Wer an der Spitze der SPÖ steht, kann zunächst nichts an den grundlegenden soziologischen Gegebenheiten ändern. Aber es wäre schon ein Anfang, mehr Professionalität in den Laden zu bringen.

APA/HELMUT FOHRINGER

Es war einmal eine Zeit, liebe Kinder, da herrschten in Österreich zwei große Parteien, die hatten zusammen über 90 Prozent. Die Schwarzen stellten von 1945 bis 1970 durchgehend den Bundeskanzler, die Roten von 1970 bis 2000. In den 20 Jahren seither wechselte es so alle paar Jahre. Es sind neue Parteien dazugekommen, die Grünen und die Neos mit um die zehn Prozent. Die Freiheitlichen kamen zuletzt auf so um die 25 Prozent.

Die Roten und die Schwarzen waren echte "Volksparteien". Das heißt, sie umfassten jeweils sehr wesentliche Teile der Gesellschaft. Heute ist das sehr viel anders. Die ÖVP ist noch eine Volkspartei, weil Sebastian Kurz sie wieder auf über 30 Prozent gebracht hat (und sie vielleicht in die Nähe von 40 Prozent bringen wird). Sie ist aber eigentlich keine Partei mehr, sondern eine messianische Bewegung einer einzelnen Führerfigur.

+ + + + +

GESTELLTE AUFGABE: Schreiben Sie den obigen Kommentar zur SPÖ vollständig und wortgetreu ab.

+ + + + +

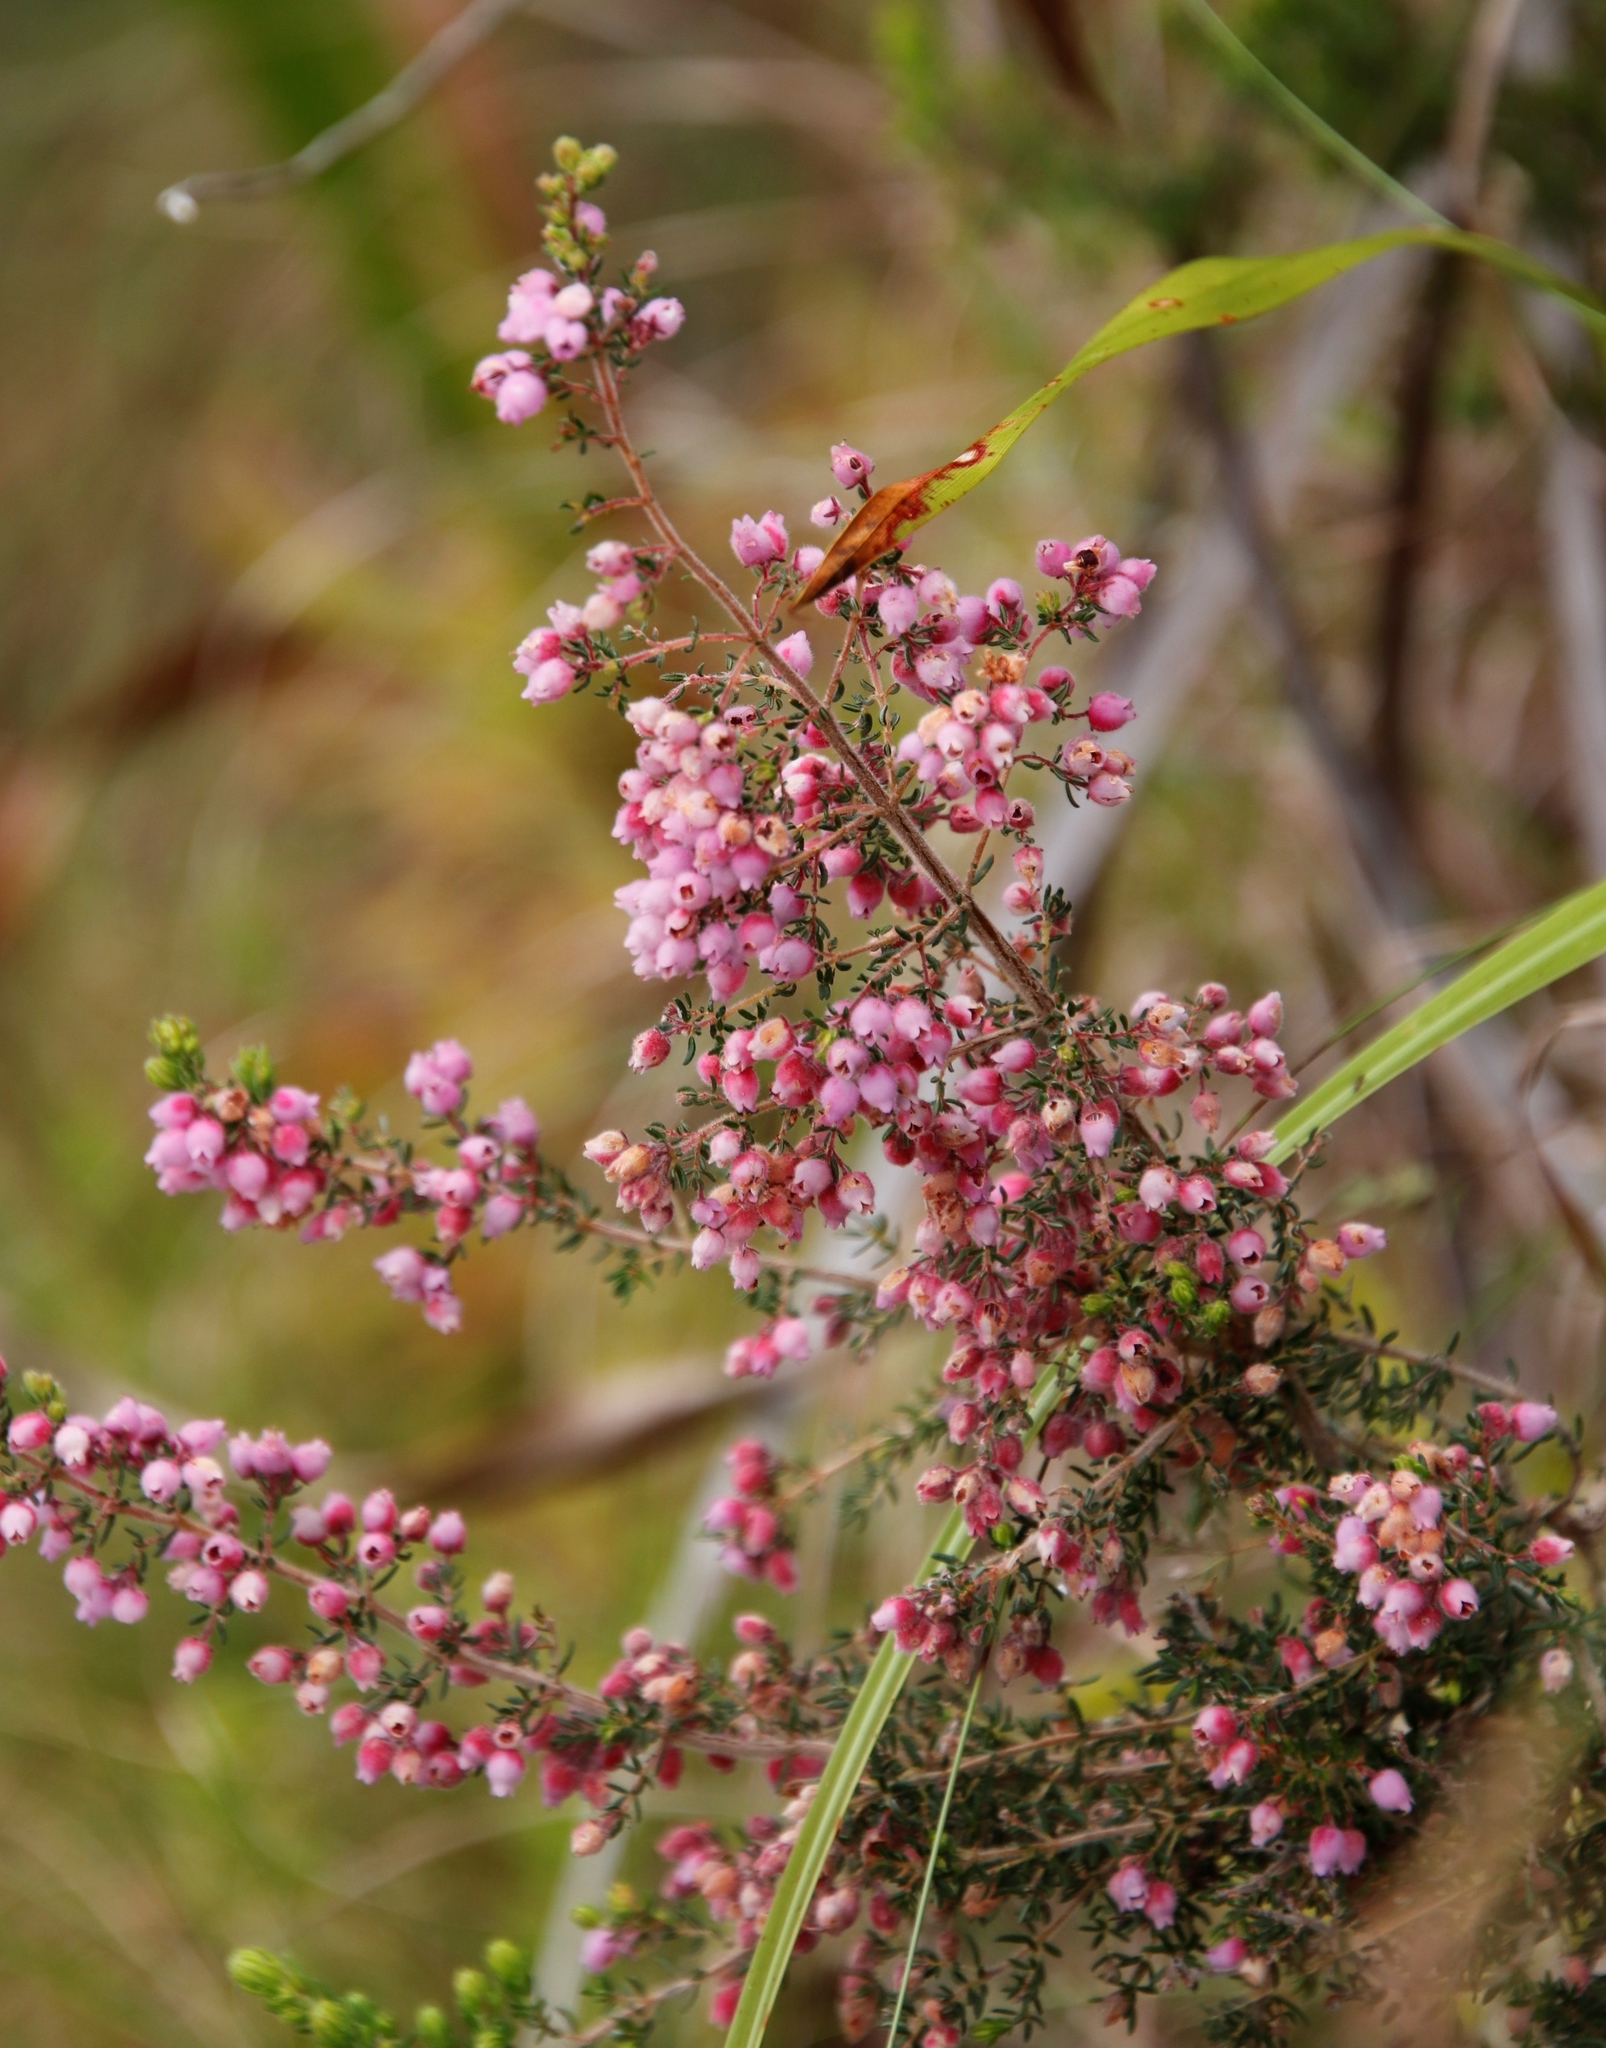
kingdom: Plantae
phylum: Tracheophyta
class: Magnoliopsida
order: Ericales
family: Ericaceae
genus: Erica
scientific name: Erica hirtiflora
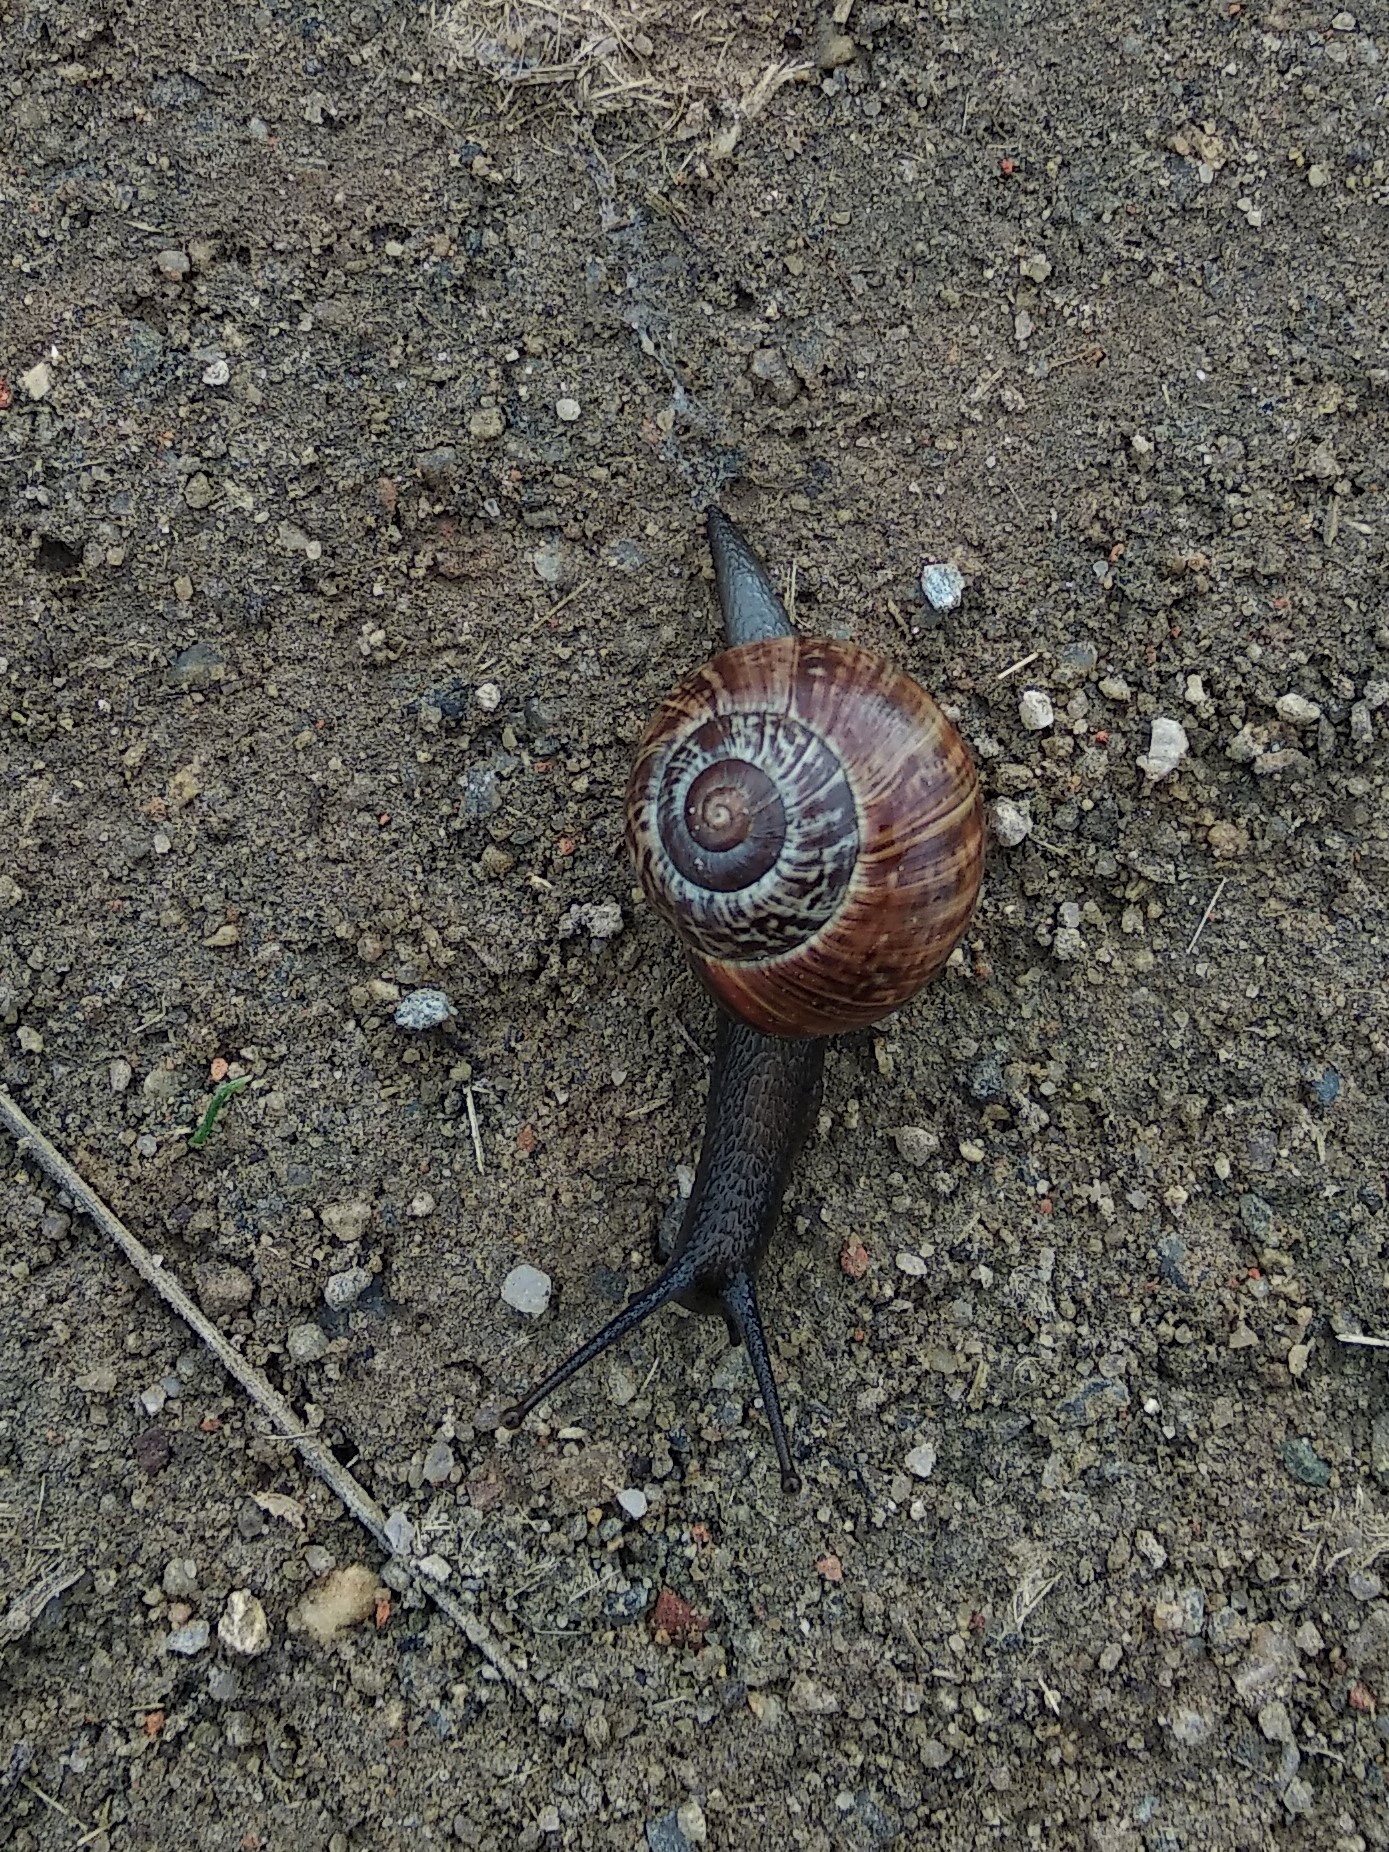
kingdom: Animalia
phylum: Mollusca
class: Gastropoda
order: Stylommatophora
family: Helicidae
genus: Arianta
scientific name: Arianta arbustorum
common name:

+ + + + +

LÖSUNG DAZU:
Wer an der Spitze der SPÖ steht, kann zunächst nichts an den grundlegenden soziologischen Gegebenheiten ändern. Aber es wäre schon ein Anfang, mehr Professionalität in den Laden zu bringen.

APA/HELMUT FOHRINGER

Es war einmal eine Zeit, liebe Kinder, da herrschten in Österreich zwei große Parteien, die hatten zusammen über 90 Prozent. Die Schwarzen stellten von 1945 bis 1970 durchgehend den Bundeskanzler, die Roten von 1970 bis 2000. In den 20 Jahren seither wechselte es so alle paar Jahre. Es sind neue Parteien dazugekommen, die Grünen und die Neos mit um die zehn Prozent. Die Freiheitlichen kamen zuletzt auf so um die 25 Prozent.

Die Roten und die Schwarzen waren echte "Volksparteien". Das heißt, sie umfassten jeweils sehr wesentliche Teile der Gesellschaft. Heute ist das sehr viel anders. Die ÖVP ist noch eine Volkspartei, weil Sebastian Kurz sie wieder auf über 30 Prozent gebracht hat (und sie vielleicht in die Nähe von 40 Prozent bringen wird). Sie ist aber eigentlich keine Partei mehr, sondern eine messianische Bewegung einer einzelnen Führerfigur.